Top of Data extract
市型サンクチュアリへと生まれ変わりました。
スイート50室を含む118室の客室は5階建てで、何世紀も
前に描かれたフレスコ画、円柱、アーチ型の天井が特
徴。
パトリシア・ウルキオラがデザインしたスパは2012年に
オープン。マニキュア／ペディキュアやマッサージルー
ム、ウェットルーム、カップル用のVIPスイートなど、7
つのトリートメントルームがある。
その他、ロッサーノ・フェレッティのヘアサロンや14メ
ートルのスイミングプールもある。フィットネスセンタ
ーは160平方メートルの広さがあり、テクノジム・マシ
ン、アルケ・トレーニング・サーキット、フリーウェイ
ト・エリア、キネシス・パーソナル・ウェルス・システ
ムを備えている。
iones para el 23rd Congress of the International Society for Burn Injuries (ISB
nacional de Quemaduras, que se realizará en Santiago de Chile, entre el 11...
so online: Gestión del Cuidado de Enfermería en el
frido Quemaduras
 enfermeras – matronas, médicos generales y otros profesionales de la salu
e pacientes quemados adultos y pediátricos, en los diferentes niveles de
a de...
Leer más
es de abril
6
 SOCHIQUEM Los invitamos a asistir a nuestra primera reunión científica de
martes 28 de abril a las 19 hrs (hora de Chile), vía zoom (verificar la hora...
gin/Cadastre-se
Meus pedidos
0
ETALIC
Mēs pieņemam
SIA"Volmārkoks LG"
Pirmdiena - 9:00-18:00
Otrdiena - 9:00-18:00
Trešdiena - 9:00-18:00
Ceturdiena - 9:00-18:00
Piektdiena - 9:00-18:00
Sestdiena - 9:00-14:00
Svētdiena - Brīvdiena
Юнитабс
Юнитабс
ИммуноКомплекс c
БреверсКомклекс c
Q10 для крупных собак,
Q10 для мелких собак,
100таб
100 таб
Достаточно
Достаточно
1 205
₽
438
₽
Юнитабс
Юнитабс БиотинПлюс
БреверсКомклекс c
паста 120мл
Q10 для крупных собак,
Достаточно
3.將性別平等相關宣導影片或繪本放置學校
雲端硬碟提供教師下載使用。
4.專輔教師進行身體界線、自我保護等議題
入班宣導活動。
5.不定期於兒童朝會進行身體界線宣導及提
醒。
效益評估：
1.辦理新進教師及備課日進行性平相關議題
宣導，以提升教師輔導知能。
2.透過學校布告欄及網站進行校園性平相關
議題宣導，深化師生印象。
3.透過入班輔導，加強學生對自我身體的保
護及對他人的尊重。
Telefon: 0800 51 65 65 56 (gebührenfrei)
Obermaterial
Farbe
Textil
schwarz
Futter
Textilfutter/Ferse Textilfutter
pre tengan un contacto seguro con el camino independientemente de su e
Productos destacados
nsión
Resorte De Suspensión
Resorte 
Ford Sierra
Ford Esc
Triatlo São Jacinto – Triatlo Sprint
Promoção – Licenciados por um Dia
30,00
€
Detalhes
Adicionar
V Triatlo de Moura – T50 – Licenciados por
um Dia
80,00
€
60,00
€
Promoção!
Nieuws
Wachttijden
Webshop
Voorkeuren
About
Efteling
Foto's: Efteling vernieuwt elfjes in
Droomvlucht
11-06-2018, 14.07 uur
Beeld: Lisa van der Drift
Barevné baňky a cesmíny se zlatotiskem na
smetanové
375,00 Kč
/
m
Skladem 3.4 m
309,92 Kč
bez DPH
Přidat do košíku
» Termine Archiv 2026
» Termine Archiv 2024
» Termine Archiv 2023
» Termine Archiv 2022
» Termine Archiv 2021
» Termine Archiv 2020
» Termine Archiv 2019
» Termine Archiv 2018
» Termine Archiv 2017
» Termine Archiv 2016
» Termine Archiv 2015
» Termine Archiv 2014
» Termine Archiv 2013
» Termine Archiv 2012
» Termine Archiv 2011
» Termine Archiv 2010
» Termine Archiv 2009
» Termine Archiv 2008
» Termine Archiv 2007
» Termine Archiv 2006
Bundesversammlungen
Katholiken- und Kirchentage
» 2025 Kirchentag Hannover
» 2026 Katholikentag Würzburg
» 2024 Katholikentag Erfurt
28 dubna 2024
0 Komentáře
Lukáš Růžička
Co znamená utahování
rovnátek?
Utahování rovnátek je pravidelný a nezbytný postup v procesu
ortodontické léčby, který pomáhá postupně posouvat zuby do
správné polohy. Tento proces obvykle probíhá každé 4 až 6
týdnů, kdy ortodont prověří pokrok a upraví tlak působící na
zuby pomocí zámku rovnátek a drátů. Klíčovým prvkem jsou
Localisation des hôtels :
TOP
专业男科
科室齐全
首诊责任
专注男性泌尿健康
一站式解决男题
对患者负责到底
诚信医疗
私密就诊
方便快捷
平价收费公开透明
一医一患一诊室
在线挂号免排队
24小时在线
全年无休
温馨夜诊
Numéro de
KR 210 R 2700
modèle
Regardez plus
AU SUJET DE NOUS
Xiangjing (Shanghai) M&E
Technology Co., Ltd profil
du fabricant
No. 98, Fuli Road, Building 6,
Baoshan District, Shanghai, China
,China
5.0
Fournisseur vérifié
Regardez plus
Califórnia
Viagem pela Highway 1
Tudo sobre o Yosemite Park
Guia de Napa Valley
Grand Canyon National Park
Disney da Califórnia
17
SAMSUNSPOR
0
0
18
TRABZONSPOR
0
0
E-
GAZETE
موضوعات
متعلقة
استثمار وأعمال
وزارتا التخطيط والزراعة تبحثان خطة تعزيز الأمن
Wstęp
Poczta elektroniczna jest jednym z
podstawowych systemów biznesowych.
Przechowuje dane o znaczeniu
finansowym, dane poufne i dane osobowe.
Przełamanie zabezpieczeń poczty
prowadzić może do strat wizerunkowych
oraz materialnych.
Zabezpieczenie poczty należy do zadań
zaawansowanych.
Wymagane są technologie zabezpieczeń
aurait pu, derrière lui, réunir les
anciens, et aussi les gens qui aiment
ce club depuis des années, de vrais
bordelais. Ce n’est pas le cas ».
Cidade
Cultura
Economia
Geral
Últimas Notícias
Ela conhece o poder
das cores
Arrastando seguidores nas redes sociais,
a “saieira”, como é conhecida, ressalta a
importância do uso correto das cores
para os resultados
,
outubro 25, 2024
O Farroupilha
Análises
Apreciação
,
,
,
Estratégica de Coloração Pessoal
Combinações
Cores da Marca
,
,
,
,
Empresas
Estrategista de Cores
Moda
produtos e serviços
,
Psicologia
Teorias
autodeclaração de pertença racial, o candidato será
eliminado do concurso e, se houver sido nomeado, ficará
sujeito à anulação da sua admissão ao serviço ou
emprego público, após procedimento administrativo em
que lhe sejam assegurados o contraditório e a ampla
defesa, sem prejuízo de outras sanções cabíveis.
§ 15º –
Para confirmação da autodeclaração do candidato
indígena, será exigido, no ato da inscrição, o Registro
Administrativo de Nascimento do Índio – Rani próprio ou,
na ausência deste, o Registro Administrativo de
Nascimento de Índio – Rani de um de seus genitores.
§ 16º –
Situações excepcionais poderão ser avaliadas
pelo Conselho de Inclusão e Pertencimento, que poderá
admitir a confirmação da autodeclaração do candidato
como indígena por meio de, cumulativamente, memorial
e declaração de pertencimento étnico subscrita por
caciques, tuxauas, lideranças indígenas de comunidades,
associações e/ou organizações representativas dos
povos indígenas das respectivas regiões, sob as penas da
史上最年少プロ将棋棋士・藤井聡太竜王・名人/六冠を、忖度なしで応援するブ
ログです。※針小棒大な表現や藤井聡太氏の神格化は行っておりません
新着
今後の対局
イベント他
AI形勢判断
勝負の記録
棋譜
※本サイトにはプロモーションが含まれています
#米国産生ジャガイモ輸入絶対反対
Bottom of Data extract
- Problem statement
Rename "Textilfutter" to "Stofffutter" throughout the material and reproduce all its lines with nothing else changed.

- Exercise answer
市型サンクチュアリへと生まれ変わりました。
スイート50室を含む118室の客室は5階建てで、何世紀も
前に描かれたフレスコ画、円柱、アーチ型の天井が特
徴。
パトリシア・ウルキオラがデザインしたスパは2012年に
オープン。マニキュア／ペディキュアやマッサージルー
ム、ウェットルーム、カップル用のVIPスイートなど、7
つのトリートメントルームがある。
その他、ロッサーノ・フェレッティのヘアサロンや14メ
ートルのスイミングプールもある。フィットネスセンタ
ーは160平方メートルの広さがあり、テクノジム・マシ
ン、アルケ・トレーニング・サーキット、フリーウェイ
ト・エリア、キネシス・パーソナル・ウェルス・システ
ムを備えている。
iones para el 23rd Congress of the International Society for Burn Injuries (ISB
nacional de Quemaduras, que se realizará en Santiago de Chile, entre el 11...
so online: Gestión del Cuidado de Enfermería en el
frido Quemaduras
 enfermeras – matronas, médicos generales y otros profesionales de la salu
e pacientes quemados adultos y pediátricos, en los diferentes niveles de
a de...
Leer más
es de abril
6
 SOCHIQUEM Los invitamos a asistir a nuestra primera reunión científica de
martes 28 de abril a las 19 hrs (hora de Chile), vía zoom (verificar la hora...
gin/Cadastre-se
Meus pedidos
0
ETALIC
Mēs pieņemam
SIA"Volmārkoks LG"
Pirmdiena - 9:00-18:00
Otrdiena - 9:00-18:00
Trešdiena - 9:00-18:00
Ceturdiena - 9:00-18:00
Piektdiena - 9:00-18:00
Sestdiena - 9:00-14:00
Svētdiena - Brīvdiena
Юнитабс
Юнитабс
ИммуноКомплекс c
БреверсКомклекс c
Q10 для крупных собак,
Q10 для мелких собак,
100таб
100 таб
Достаточно
Достаточно
1 205
₽
438
₽
Юнитабс
Юнитабс БиотинПлюс
БреверсКомклекс c
паста 120мл
Q10 для крупных собак,
Достаточно
3.將性別平等相關宣導影片或繪本放置學校
雲端硬碟提供教師下載使用。
4.專輔教師進行身體界線、自我保護等議題
入班宣導活動。
5.不定期於兒童朝會進行身體界線宣導及提
醒。
效益評估：
1.辦理新進教師及備課日進行性平相關議題
宣導，以提升教師輔導知能。
2.透過學校布告欄及網站進行校園性平相關
議題宣導，深化師生印象。
3.透過入班輔導，加強學生對自我身體的保
護及對他人的尊重。
Telefon: 0800 51 65 65 56 (gebührenfrei)
Obermaterial
Farbe
Textil
schwarz
Futter
Stofffutter/Ferse Stofffutter
pre tengan un contacto seguro con el camino independientemente de su e
Productos destacados
nsión
Resorte De Suspensión
Resorte 
Ford Sierra
Ford Esc
Triatlo São Jacinto – Triatlo Sprint
Promoção – Licenciados por um Dia
30,00
€
Detalhes
Adicionar
V Triatlo de Moura – T50 – Licenciados por
um Dia
80,00
€
60,00
€
Promoção!
Nieuws
Wachttijden
Webshop
Voorkeuren
About
Efteling
Foto's: Efteling vernieuwt elfjes in
Droomvlucht
11-06-2018, 14.07 uur
Beeld: Lisa van der Drift
Barevné baňky a cesmíny se zlatotiskem na
smetanové
375,00 Kč
/
m
Skladem 3.4 m
309,92 Kč
bez DPH
Přidat do košíku
» Termine Archiv 2026
» Termine Archiv 2024
» Termine Archiv 2023
» Termine Archiv 2022
» Termine Archiv 2021
» Termine Archiv 2020
» Termine Archiv 2019
» Termine Archiv 2018
» Termine Archiv 2017
» Termine Archiv 2016
» Termine Archiv 2015
» Termine Archiv 2014
» Termine Archiv 2013
» Termine Archiv 2012
» Termine Archiv 2011
» Termine Archiv 2010
» Termine Archiv 2009
» Termine Archiv 2008
» Termine Archiv 2007
» Termine Archiv 2006
Bundesversammlungen
Katholiken- und Kirchentage
» 2025 Kirchentag Hannover
» 2026 Katholikentag Würzburg
» 2024 Katholikentag Erfurt
28 dubna 2024
0 Komentáře
Lukáš Růžička
Co znamená utahování
rovnátek?
Utahování rovnátek je pravidelný a nezbytný postup v procesu
ortodontické léčby, který pomáhá postupně posouvat zuby do
správné polohy. Tento proces obvykle probíhá každé 4 až 6
týdnů, kdy ortodont prověří pokrok a upraví tlak působící na
zuby pomocí zámku rovnátek a drátů. Klíčovým prvkem jsou
Localisation des hôtels :
TOP
专业男科
科室齐全
首诊责任
专注男性泌尿健康
一站式解决男题
对患者负责到底
诚信医疗
私密就诊
方便快捷
平价收费公开透明
一医一患一诊室
在线挂号免排队
24小时在线
全年无休
温馨夜诊
Numéro de
KR 210 R 2700
modèle
Regardez plus
AU SUJET DE NOUS
Xiangjing (Shanghai) M&E
Technology Co., Ltd profil
du fabricant
No. 98, Fuli Road, Building 6,
Baoshan District, Shanghai, China
,China
5.0
Fournisseur vérifié
Regardez plus
Califórnia
Viagem pela Highway 1
Tudo sobre o Yosemite Park
Guia de Napa Valley
Grand Canyon National Park
Disney da Califórnia
17
SAMSUNSPOR
0
0
18
TRABZONSPOR
0
0
E-
GAZETE
موضوعات
متعلقة
استثمار وأعمال
وزارتا التخطيط والزراعة تبحثان خطة تعزيز الأمن
Wstęp
Poczta elektroniczna jest jednym z
podstawowych systemów biznesowych.
Przechowuje dane o znaczeniu
finansowym, dane poufne i dane osobowe.
Przełamanie zabezpieczeń poczty
prowadzić może do strat wizerunkowych
oraz materialnych.
Zabezpieczenie poczty należy do zadań
zaawansowanych.
Wymagane są technologie zabezpieczeń
aurait pu, derrière lui, réunir les
anciens, et aussi les gens qui aiment
ce club depuis des années, de vrais
bordelais. Ce n’est pas le cas ».
Cidade
Cultura
Economia
Geral
Últimas Notícias
Ela conhece o poder
das cores
Arrastando seguidores nas redes sociais,
a “saieira”, como é conhecida, ressalta a
importância do uso correto das cores
para os resultados
,
outubro 25, 2024
O Farroupilha
Análises
Apreciação
,
,
,
Estratégica de Coloração Pessoal
Combinações
Cores da Marca
,
,
,
,
Empresas
Estrategista de Cores
Moda
produtos e serviços
,
Psicologia
Teorias
autodeclaração de pertença racial, o candidato será
eliminado do concurso e, se houver sido nomeado, ficará
sujeito à anulação da sua admissão ao serviço ou
emprego público, após procedimento administrativo em
que lhe sejam assegurados o contraditório e a ampla
defesa, sem prejuízo de outras sanções cabíveis.
§ 15º –
Para confirmação da autodeclaração do candidato
indígena, será exigido, no ato da inscrição, o Registro
Administrativo de Nascimento do Índio – Rani próprio ou,
na ausência deste, o Registro Administrativo de
Nascimento de Índio – Rani de um de seus genitores.
§ 16º –
Situações excepcionais poderão ser avaliadas
pelo Conselho de Inclusão e Pertencimento, que poderá
admitir a confirmação da autodeclaração do candidato
como indígena por meio de, cumulativamente, memorial
e declaração de pertencimento étnico subscrita por
caciques, tuxauas, lideranças indígenas de comunidades,
associações e/ou organizações representativas dos
povos indígenas das respectivas regiões, sob as penas da
史上最年少プロ将棋棋士・藤井聡太竜王・名人/六冠を、忖度なしで応援するブ
ログです。※針小棒大な表現や藤井聡太氏の神格化は行っておりません
新着
今後の対局
イベント他
AI形勢判断
勝負の記録
棋譜
※本サイトにはプロモーションが含まれています
#米国産生ジャガイモ輸入絶対反対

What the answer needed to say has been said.